PR vllm-project#26956: Squashed commit of the following:

ProExpertProg · ProExpertProg · commit 6f1222cab89f · 2025-10-16T00:41:11.000Z
commit ad717d4 Author: Richard Zou <zou3519@gmail.com> Date: Wed Oct 15 16:29:49 2025 -0700 [BugFix] Work around graph partition x torch.compile cache issue In PyTorch 2.9, torch.compile has a bug where the graph partition is not taken into account during caching. Because vLLM's Mode.VLLM_COMPILE is the only mode that uses Inductor graph partition, and VLLM_COMPILE implies there is a PostGradPassManager, we put the list of operators to graph partition into the PostGradPassManager's uuid (which then gets incorporated into Inductor's FX graph cache key). Remove this hack whenever torch.compile fixes it. Signed-off-by: Richard Zou <zou3519@gmail.com> Signed-off-by: ProExpertProg <lgovedic@redhat.com>
diff --git a/tests/compile/piecewise/test_toy_llama.py b/tests/compile/piecewise/test_toy_llama.py
@@ -337,9 +337,8 @@ def run_model(llama_config, compile_config: CompilationConfig) -> torch.Tensor:
 def test_toy_llama(
     backend: str, use_inductor_graph_partition: bool, monkeypatch, tmp_path
 ):
-    # We disable the vLLM compile cache into a new tmp dir for 2 reasons:
+    # We disable the vLLM compile cache into a new tmp dir for 1 reason:
     # 1. To make sure we can properly track the number of Inductor compilations.
-    # 2. Inductor partitioning does not play nicely with Autograd cache (below)
     monkeypatch.setenv("VLLM_DISABLE_COMPILE_CACHE", "1")
 
     if use_inductor_graph_partition and not is_torch_equal_or_newer("2.9.0.dev"):
@@ -369,15 +368,6 @@ def test_toy_llama(
         cudagraph_capture_sizes=[1, 2],
     )
 
-    # FIXME(luka/boyuan): the graph from the previous test case
-    #  (no inductor partition) gets cached by AotAutograd so then the
-    #  compilation with inductor partitioning incorrectly loads an unpartitioned
-    #  graph and never partitions. I think this is a bug with custom inductor
-    #  partitioning but does not affect vLLM more generally as vLLM uses its own
-    #  cache (which takes inductor partitioning into account).

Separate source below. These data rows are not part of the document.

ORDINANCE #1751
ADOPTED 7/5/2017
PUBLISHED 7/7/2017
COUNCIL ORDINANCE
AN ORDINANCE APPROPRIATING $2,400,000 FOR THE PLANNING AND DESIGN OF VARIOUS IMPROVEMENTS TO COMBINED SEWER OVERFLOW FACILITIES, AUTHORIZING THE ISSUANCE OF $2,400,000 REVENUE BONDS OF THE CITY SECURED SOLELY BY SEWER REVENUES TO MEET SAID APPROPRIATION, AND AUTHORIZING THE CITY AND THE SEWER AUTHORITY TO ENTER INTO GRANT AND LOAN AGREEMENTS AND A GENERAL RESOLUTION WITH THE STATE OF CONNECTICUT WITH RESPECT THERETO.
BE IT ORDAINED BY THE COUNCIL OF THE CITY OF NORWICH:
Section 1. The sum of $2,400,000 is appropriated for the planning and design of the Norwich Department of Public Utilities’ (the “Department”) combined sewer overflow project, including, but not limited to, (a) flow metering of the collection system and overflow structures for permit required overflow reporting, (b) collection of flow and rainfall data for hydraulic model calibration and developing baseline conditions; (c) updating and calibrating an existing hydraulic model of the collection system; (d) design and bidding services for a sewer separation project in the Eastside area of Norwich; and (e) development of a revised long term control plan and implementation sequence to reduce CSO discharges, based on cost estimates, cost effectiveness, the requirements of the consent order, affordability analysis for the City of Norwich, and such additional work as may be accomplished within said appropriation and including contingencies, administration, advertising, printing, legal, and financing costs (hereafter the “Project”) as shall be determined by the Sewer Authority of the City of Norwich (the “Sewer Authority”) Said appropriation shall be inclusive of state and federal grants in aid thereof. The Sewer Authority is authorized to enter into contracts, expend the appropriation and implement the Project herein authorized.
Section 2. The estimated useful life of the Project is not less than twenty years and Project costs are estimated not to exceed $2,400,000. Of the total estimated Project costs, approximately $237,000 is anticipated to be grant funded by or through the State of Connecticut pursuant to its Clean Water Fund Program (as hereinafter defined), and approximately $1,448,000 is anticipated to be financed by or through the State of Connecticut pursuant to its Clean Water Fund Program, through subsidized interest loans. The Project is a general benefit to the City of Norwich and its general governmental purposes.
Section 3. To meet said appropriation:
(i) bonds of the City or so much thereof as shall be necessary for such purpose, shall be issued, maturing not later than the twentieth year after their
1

-    if use_inductor_graph_partition:
-        compile_config_no_split.inductor_compile_config["force_disable_caches"] = True
-
     compile_config_split = deepcopy(compile_config_no_split)
     compile_config_split.splitting_ops = ["silly::attention"]
 
diff --git a/vllm/compilation/pass_manager.py b/vllm/compilation/pass_manager.py
@@ -110,6 +110,27 @@ def configure(self, config: VllmConfig):
         self.post_cleanup = PostCleanupPass(config)
         self.fix_functionalization = FixFunctionalizationPass(config)
 
+        # [HACK: Bug with Inductor graph partition and torch.compile cache]
+        # In PyTorch 2.9, torch.compile has a bug where the graph
+        # partition is not taken into account during caching.
+        # Because vLLM's Mode.VLLM_COMPILE is the only mode that uses
+        # Inductor graph partition, and VLLM_COMPILE implies there
+        # is a PostGradPassManager, we put the list of operators to graph
+        # partition into the PostGradPassManager's uuid (which
+        # then gets incorporated into Inductor's FX graph cache key).
+        # Remove this hack whenever torch.compile fixes it.
+
+        # This is the list of operators that vLLM asks Inductor to split.
+        self.inductor_splitting_ops = []
+        if (
+            config.compilation_config.use_inductor_graph_partition
+            and config.compilation_config.splitting_ops is not None
+        ):
+            # Sort them so we're not dependent on the ordering.
+            self.inductor_splitting_ops = sorted(
+                config.compilation_config.splitting_ops
+            )
+
     def add(self, pass_: InductorPass):
         assert isinstance(pass_, InductorPass)
         self.passes.append(pass_)
@@ -120,8 +141,16 @@ def uuid(self):
         affects compilation caching. Its uuid depends on the UUIDs of all
         dependent passes and the pass config. See InductorPass for more info.
         """
-        state = {"pass_config": self.pass_config.uuid(), "passes": []}
+        state = {
+            "pass_config": self.pass_config.uuid(),
+            "passes": [],
+            "inductor_splitting_ops": [],
+        }
         for pass_ in self.passes:
             state["passes"].append(pass_.uuid())
         state["passes"].append(self.fix_functionalization.uuid())
+
+        # See [HACK: Bug with Inductor graph partition and torch.compile cache]
+        state["inductor_splitting_ops"].extend(self.inductor_splitting_ops)
+
         return InductorPass.hash_dict(state)